The fog wraps around us, swallowing the sound except for our breathing—ragged, fast, animal.
I lunge low, sweeping his legs out from under him. He hits the ground but rolls, boots connecting with my ribs. I stumble, and he’s on me, knife flashing, both of us grappling for control. His breath smells like sweat and metal through the mask, hot against my face.
“You touched the wrong girl,” I growl, shoving my forearm into his throat.
“She’s just another hole,” he chokes out.
The red haze comes down hard. I slam my fist into his face—once, twice, three times—feeling cartilage give under my knuckles. He kicks up into my gut again, and I catch his leg, twisting until his knee strains with a sickening pop. His scream rips through the fog.
I drop him, but only to grab his throat and haul him upright. “Say that again,” I snarl into his mask. “Go ahead. Give me another reason to end you.”
He spits blood at me. “You can’t protect her forever.”
“I will gladly die protecting her from monsters like you.”
I slam him into the nearest tree, the bark splintering behind his skull. His knife clatters to the ground. I press my forearm into his windpipe until his eyes bulge. Then I let him drop, gasping, clutching at the dirt.

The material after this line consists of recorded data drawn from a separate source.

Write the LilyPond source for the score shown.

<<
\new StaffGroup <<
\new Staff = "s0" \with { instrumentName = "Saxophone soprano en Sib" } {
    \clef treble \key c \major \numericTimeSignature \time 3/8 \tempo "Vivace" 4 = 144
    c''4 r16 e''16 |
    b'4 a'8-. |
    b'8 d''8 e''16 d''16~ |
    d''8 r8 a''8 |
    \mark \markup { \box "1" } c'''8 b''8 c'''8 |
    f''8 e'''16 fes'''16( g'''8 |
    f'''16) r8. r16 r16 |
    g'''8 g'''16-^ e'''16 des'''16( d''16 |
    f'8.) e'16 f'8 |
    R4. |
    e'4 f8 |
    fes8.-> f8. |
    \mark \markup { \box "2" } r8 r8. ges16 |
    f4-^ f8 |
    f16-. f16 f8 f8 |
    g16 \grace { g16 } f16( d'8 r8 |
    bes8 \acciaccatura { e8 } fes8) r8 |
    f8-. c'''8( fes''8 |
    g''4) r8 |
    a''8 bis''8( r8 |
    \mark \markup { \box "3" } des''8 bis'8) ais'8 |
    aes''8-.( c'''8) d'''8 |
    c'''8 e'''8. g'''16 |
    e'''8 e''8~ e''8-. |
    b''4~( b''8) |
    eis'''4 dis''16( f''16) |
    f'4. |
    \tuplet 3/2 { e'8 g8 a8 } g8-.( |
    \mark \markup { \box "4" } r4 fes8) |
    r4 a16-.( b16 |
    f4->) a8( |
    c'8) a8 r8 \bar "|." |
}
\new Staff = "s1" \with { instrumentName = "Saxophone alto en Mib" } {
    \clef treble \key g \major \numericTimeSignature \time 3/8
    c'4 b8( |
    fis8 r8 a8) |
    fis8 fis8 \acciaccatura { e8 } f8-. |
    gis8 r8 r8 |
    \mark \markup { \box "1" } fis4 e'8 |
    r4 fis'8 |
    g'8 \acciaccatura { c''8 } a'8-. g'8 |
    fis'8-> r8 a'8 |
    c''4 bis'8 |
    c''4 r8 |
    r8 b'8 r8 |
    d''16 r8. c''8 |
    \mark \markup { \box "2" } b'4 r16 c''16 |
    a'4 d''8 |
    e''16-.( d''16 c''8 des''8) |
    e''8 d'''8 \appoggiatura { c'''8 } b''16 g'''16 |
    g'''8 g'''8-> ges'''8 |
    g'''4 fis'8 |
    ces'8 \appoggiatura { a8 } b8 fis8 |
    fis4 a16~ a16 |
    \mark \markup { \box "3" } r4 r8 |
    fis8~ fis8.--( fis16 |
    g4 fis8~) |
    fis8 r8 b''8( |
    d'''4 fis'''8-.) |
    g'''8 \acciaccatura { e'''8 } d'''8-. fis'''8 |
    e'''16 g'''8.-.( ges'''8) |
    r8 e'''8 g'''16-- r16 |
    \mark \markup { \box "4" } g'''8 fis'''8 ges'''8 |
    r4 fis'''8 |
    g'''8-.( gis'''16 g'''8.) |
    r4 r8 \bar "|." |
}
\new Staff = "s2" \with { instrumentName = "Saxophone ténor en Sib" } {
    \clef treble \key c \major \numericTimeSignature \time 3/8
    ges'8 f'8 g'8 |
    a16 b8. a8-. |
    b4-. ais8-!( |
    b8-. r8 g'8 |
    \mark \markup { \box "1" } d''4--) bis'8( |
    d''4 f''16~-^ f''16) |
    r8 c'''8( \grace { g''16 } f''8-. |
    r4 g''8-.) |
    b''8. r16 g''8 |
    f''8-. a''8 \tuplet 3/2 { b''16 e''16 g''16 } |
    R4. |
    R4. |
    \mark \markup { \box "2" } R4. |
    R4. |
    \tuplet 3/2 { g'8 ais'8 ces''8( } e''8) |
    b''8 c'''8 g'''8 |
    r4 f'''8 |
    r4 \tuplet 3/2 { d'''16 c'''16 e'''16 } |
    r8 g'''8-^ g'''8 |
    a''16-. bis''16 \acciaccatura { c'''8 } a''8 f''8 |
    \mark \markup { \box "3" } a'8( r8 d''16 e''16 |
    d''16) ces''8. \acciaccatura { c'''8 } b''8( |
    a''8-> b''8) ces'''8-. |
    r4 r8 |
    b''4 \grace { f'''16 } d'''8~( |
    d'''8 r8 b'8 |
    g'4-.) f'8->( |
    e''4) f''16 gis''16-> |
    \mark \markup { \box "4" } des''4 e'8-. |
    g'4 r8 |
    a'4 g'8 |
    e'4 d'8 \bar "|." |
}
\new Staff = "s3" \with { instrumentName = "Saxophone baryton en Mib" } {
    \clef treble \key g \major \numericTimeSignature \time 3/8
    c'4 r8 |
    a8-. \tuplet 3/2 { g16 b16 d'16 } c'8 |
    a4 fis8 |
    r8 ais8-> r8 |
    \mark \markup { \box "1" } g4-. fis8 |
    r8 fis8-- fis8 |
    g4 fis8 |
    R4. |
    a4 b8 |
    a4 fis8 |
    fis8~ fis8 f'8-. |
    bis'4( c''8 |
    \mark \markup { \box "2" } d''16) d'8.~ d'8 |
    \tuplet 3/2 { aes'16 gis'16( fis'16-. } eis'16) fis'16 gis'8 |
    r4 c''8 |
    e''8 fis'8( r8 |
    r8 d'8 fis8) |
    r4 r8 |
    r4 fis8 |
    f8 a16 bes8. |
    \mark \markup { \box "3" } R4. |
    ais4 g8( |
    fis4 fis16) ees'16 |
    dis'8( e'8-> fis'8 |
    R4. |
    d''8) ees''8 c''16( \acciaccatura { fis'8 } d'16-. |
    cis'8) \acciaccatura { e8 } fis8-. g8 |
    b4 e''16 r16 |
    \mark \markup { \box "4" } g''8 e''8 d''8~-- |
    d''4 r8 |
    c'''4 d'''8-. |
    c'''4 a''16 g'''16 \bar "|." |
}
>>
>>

“I want you alive,” I tell him, voice low, steady. “Alive so I can break you slow. Alive so you can feel every bone I take from you.”
His head jerks up, eyes swimming with pain and hate. “Then what?” he rasps.
“Then?” I crouch, pick up his knife, and let the tip rest under his chin. “Then I end you. Inch by inch. And I make sure the last thing you think about before you die is how it felt when you saw me coming.”